- What needs to be done -
What is wanted is the full listing, word for word, without its pictures.

- The records -
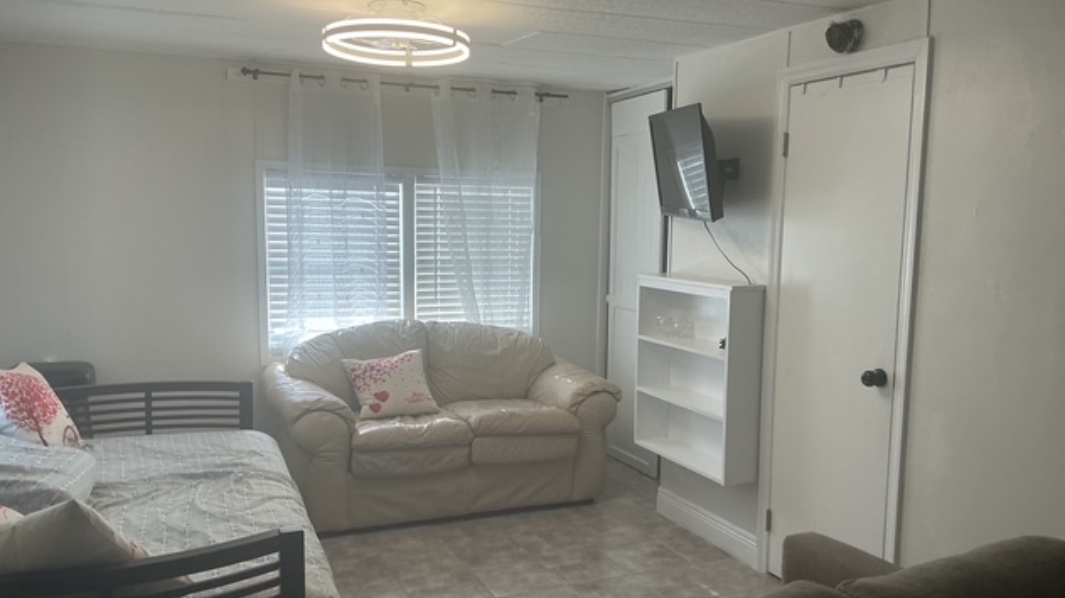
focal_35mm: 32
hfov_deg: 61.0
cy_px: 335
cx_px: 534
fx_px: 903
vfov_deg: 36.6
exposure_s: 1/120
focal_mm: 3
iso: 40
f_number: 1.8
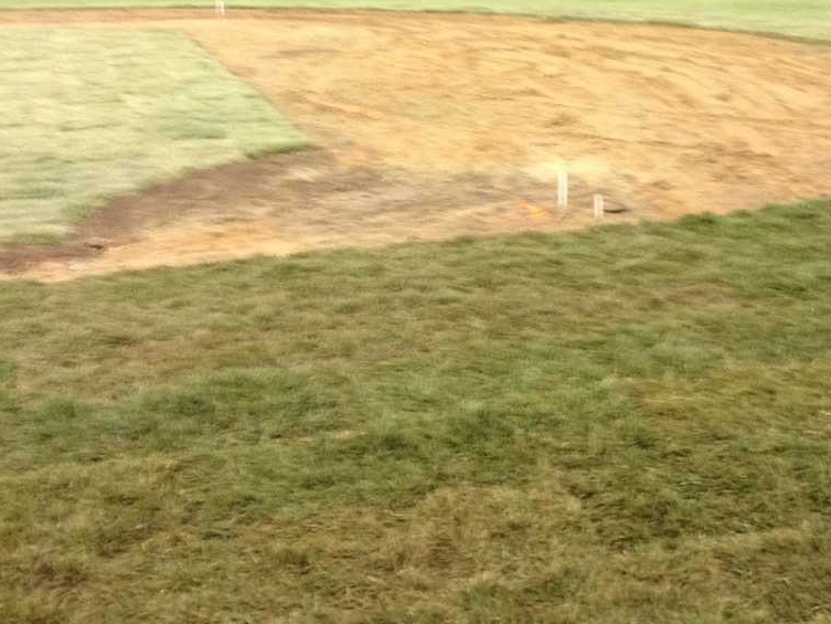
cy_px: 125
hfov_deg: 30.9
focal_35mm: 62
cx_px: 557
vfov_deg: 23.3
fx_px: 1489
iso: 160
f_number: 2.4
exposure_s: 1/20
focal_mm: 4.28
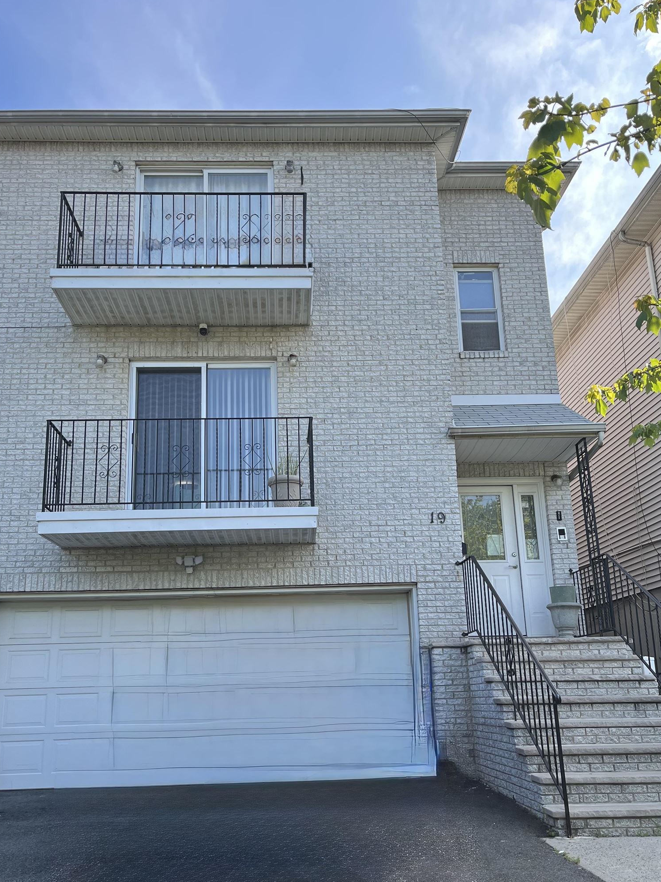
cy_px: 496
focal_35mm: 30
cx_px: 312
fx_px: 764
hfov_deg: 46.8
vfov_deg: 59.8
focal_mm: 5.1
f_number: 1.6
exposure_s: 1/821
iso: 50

- Reply to the exercise -
focal_35mm: 32
hfov_deg: 61.0
cy_px: 335
cx_px: 534
fx_px: 903
vfov_deg: 36.6
exposure_s: 1/120
focal_mm: 3
iso: 40
f_number: 1.8
cy_px: 125
hfov_deg: 30.9
focal_35mm: 62
cx_px: 557
vfov_deg: 23.3
fx_px: 1489
iso: 160
f_number: 2.4
exposure_s: 1/20
focal_mm: 4.28
cy_px: 496
focal_35mm: 30
cx_px: 312
fx_px: 764
hfov_deg: 46.8
vfov_deg: 59.8
focal_mm: 5.1
f_number: 1.6
exposure_s: 1/821
iso: 50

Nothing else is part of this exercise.